There is a balance to be struck here. With my spouse in the nursing home, I have had to learn to manage better self care, because there is no one to take care of him or our pet if I cannot. I have faced grief, anger, sadnesses and joys, as memories and reality have played out across the lens of my recent experiences. I have had to build a home empty of someone who was a large presence in it. I have practiced changing my self-talk in order to foster confidence in my process. Each day is opportunity and challenge. I have examined my life and found things to share with my husband before it was too late to speak them and make things right. We have been in a state of deeper love since he is not home.

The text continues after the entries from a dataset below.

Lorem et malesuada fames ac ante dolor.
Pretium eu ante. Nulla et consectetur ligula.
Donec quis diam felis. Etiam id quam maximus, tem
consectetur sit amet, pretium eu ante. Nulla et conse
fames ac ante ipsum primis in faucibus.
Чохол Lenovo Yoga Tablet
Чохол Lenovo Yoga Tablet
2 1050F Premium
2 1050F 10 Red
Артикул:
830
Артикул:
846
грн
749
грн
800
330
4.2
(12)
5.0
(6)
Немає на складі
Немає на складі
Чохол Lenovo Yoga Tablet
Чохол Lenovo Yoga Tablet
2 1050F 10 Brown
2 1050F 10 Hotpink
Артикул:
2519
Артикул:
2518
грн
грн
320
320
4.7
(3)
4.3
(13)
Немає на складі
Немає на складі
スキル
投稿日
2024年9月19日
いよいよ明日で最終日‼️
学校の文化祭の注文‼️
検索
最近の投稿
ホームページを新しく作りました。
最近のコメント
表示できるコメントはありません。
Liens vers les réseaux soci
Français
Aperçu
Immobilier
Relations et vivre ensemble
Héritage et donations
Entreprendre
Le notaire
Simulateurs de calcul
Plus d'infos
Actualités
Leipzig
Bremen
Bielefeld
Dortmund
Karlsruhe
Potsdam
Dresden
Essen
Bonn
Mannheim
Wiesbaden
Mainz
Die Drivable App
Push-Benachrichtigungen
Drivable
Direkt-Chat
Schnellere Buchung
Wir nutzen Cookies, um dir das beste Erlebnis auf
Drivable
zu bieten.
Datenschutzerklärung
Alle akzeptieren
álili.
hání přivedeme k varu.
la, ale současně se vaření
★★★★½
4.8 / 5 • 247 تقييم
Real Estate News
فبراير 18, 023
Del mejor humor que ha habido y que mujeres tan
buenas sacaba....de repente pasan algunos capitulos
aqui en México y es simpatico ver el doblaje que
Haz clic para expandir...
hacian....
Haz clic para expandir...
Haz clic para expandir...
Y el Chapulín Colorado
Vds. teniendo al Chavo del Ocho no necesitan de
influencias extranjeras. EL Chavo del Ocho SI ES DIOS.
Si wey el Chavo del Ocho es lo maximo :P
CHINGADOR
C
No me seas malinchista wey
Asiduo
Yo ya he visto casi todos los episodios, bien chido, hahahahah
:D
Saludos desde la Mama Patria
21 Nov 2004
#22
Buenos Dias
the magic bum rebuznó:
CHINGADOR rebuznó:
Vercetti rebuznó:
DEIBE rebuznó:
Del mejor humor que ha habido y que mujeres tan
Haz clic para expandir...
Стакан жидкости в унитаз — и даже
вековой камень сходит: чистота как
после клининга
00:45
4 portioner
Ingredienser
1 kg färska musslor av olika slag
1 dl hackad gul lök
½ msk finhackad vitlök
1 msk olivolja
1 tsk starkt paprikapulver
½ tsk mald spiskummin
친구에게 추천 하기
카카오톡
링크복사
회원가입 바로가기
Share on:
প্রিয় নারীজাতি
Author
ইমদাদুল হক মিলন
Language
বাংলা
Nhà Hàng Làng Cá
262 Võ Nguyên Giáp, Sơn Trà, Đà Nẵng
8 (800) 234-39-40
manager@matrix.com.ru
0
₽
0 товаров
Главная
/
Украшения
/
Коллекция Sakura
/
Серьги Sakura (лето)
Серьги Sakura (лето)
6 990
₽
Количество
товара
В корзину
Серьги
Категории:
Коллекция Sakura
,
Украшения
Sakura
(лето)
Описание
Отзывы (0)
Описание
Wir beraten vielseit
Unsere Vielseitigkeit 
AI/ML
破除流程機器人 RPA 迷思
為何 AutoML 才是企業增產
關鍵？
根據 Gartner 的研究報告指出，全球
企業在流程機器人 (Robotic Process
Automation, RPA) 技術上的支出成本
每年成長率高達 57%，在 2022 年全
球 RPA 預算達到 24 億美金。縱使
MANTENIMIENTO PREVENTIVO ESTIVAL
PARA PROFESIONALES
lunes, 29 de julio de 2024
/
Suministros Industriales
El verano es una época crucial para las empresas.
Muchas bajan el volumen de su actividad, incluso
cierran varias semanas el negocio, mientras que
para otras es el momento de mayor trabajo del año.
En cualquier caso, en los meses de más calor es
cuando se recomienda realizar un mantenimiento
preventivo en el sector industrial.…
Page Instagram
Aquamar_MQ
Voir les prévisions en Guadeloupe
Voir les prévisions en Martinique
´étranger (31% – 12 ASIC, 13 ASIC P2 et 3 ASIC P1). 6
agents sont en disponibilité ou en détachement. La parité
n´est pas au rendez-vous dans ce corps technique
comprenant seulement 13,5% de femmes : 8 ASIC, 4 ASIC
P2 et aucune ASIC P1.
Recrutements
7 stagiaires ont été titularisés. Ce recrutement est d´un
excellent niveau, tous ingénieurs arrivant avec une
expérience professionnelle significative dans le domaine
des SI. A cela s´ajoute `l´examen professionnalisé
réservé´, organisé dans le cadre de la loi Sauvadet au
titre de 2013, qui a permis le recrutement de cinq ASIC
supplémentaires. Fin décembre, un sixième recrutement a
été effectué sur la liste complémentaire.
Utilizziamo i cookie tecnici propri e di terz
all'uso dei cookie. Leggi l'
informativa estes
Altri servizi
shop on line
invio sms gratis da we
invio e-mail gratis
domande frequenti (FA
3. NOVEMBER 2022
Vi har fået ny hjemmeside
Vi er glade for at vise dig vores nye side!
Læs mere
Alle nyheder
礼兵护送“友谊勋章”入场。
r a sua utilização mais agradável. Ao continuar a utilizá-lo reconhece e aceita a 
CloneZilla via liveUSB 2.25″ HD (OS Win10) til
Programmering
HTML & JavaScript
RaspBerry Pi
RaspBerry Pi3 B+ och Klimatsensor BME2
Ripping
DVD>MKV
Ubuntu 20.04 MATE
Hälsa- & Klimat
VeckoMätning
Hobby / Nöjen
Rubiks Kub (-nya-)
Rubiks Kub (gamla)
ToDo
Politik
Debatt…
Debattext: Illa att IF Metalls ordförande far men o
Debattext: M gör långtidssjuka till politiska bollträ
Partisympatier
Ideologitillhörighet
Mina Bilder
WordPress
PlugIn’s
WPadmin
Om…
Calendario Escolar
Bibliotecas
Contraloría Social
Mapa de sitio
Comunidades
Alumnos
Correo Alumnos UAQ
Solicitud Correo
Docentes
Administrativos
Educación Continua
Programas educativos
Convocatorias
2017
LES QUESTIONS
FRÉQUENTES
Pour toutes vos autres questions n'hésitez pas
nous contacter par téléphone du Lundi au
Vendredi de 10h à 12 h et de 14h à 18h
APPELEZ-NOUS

It is hard for him to realize he will not come home. I could wish that his fading memory had taken him down foggy avenues of a happier past, but he is not such a person. He had commonly been very present and in charge of his life. He has a fiery will that wanders the hallways seeking escape, but he cannot remember the necessary steps of his own self-care. His dementia is hard for me to witness. Good moments happen though. I made his favorite cake for his recent birthday and family he had not seen for months arrived for the occasion. His happiness lasted several days. I pin my memories on these good moments.
But all of that aside. I began this blog today stating that I wanted to show up better in the world for myself in 2023. One of those ways is showing up for myself in writing this blog, instead of letting so much time elapse in between my efforts as I did in 2022, when I had so many life distractions to confront. One of the self-talk changes I wrote down and stuck on my wall on a 3×5 card reads: SHOW UP. FACE UNCERTAINTY. LIVE YOUR LIFE. I liked that one so much that I am actually painting it in acrylic on canvas to hang in a prominent spot in my home where I will view it coming and going every day. It reminds me to be present with courage and love for my own process. That is the kind of self-care that the events of 2022 taught me.